Kamis, 10 Juni 2021

UTAK-ATIK KENDARAAN POLITIK ANIES BASWEDAN PADA PILPRES 2024


 

Pemilihan presiden 2024 masih lama, namun geliatnya sudah mulai terasa. Survei elektabilitas calon oleh beberapa lembaga survei telah bermunculan, terlepas apakah itu titipan atau tidak. Riak di partai “moncong putih” (PDI-Perjuangan) sudah muncul. Aksi dukung-dukungan kader pun terang benderang. Tidak hanya itu saja. Gerakan koalisi pun bermunculan, meski ke permukaan dikamuflase sebagai silahturahmi.

Di antara sekian banyak calon, nama Anies Baswedan masuk dalam bursa yang patut diperhitungkan. Namanya selalu berada di tiga besar pada lembaga-lembaga survei. Tentulah hal ini sedikit mengherankan bagi orang yang masih mempunyai akal sehat. Pasalnya, umumnya orang sudah tahu kalau kinerja Anies selama menjabat Gubernur DKI Jakarta sangat lemah, kalau tak mau dikatakan tak ada. Anies Baswedan hanya bisa berkata-kata, tapi tak bisa bekerja. Dia hanya bisa berjanji. Mau dibawa kemana nantinya negara dan bangsa ini nantinya?

Itulah namanya politik. Tidak selamanya untuk urusan politik, khususnya pada PEMILU, melulu hanya urusan akal sehat. Kerap kalkulasi tak waras turut mewarnai dukungan politik. Pilkada DKI Jakarta 2017 memberikan buktinya. Warga lebih memilih Anies – Sandi hanya tergiur janji dan juga karena ayat dan mayat yang dijual tim Anies, dan melupakan Ahok – Jarot yang kerjanya jelas-jelas nyata. Sering terdengar alasan pemilih untuk memilih calon tertentu lantaran ganteng atau popularitas, bukan soal kredibilitas dan kapasitas yang dimiliki calon.

Akan tetapi, sekalipun dipandang sebelah mata, tetap saja Anies Baswedan patut diperhitungkan. Malah pada salah satu lembaga survei namanya mengungguli dua calon lain yang biasanya unggul. Ini sedikitnya membuktikan masih ada saja “orang tak waras”, yang lebih senang menderita asalkan jagoannya menang.
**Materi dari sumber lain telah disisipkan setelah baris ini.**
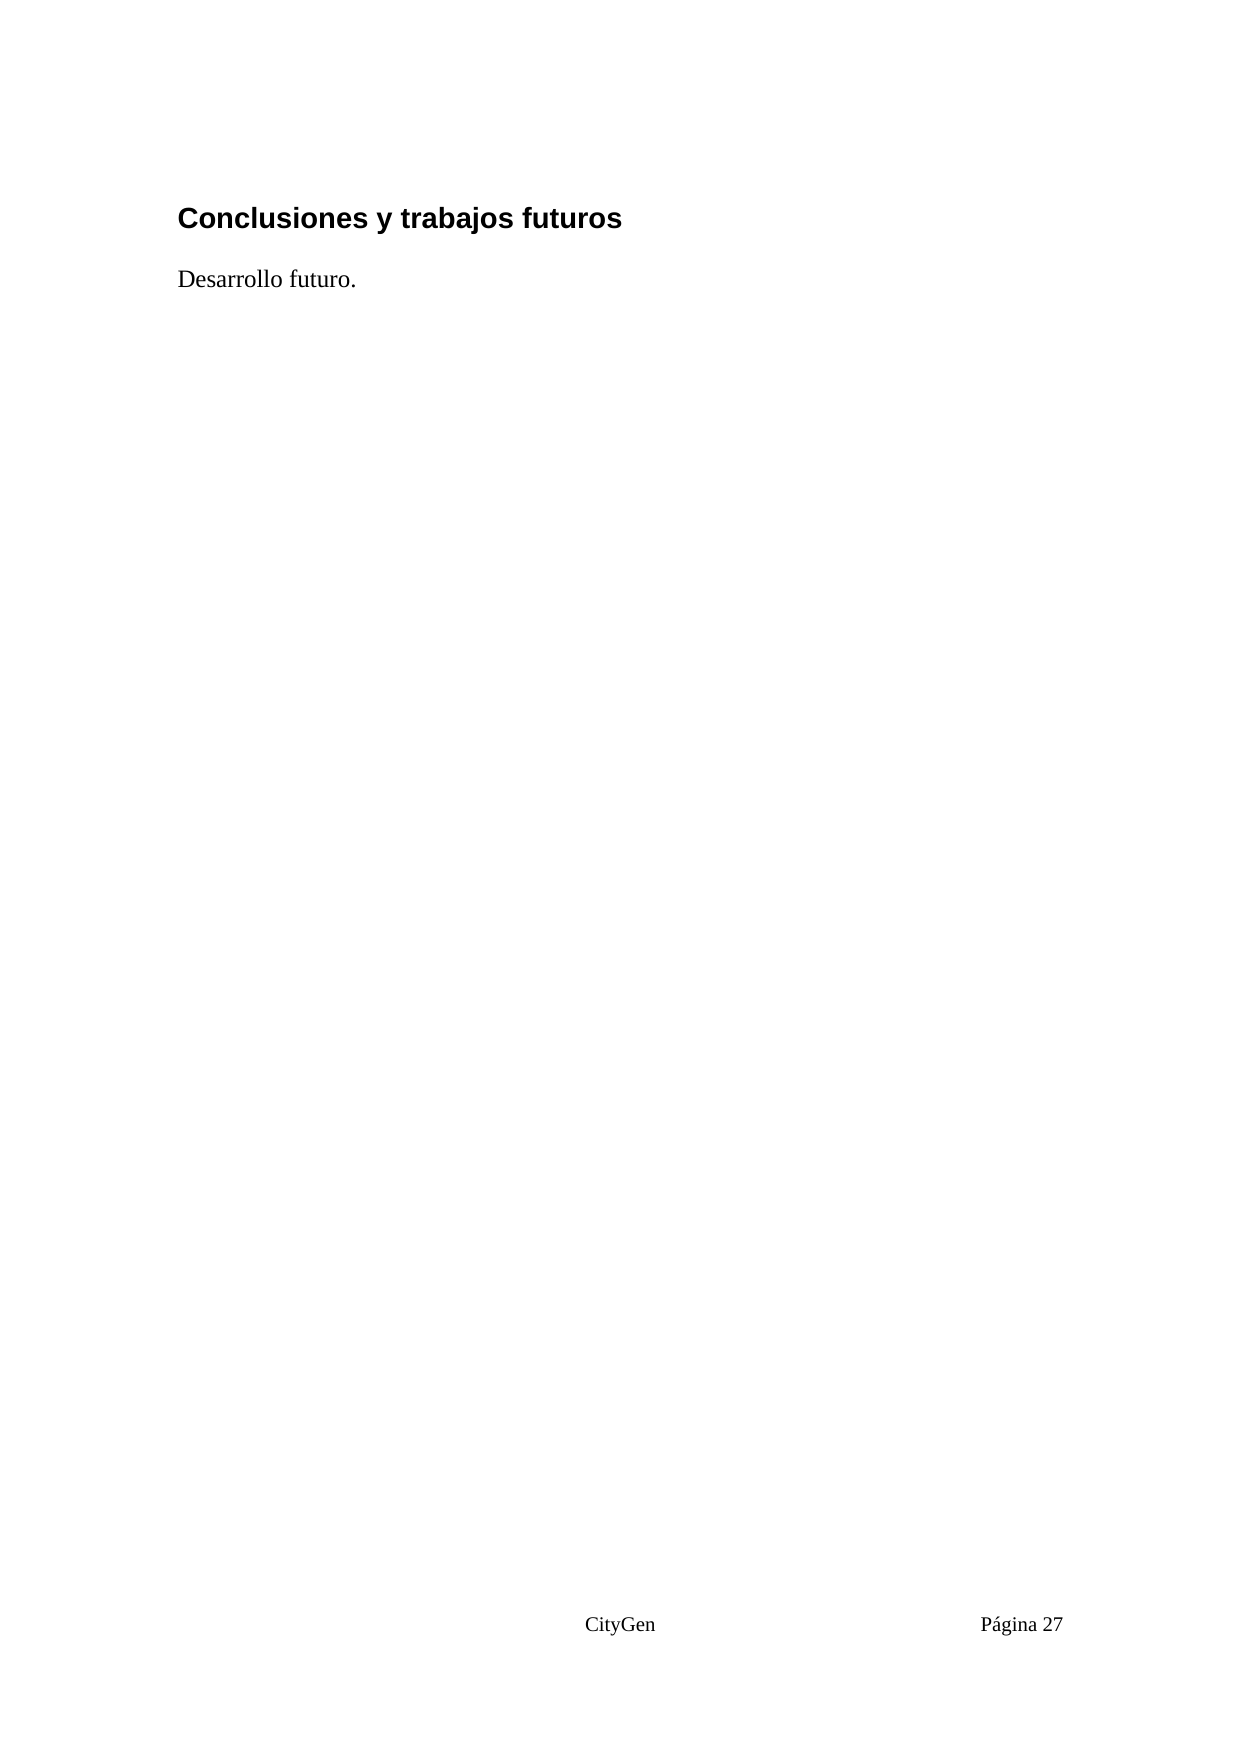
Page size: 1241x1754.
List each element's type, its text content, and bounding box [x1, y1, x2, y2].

subtitle Conclusiones y trabajos futuros [177, 201, 1093, 235]
text Desarrollo futuro. [177, 264, 1093, 293]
Sekalipun populer, tetap saja Anies masih mempunyai kendala untuk bisa maju pada pilpres 2024 nanti. Soal dana tak perlu diragukan lagi. Pundi-pundi Anies untuk itu sudah tersedia. Lima tahun sebagai Gubernur DKI tentulah cukup baginya, asalkan KPK tidak mengusik-usiknya. Belum lagi kalau memilih pasangan yang juga punya modal kencang, tentulah semakin aman. Kendala utama Anies adalah kendaraan politik. Anies butuh partai.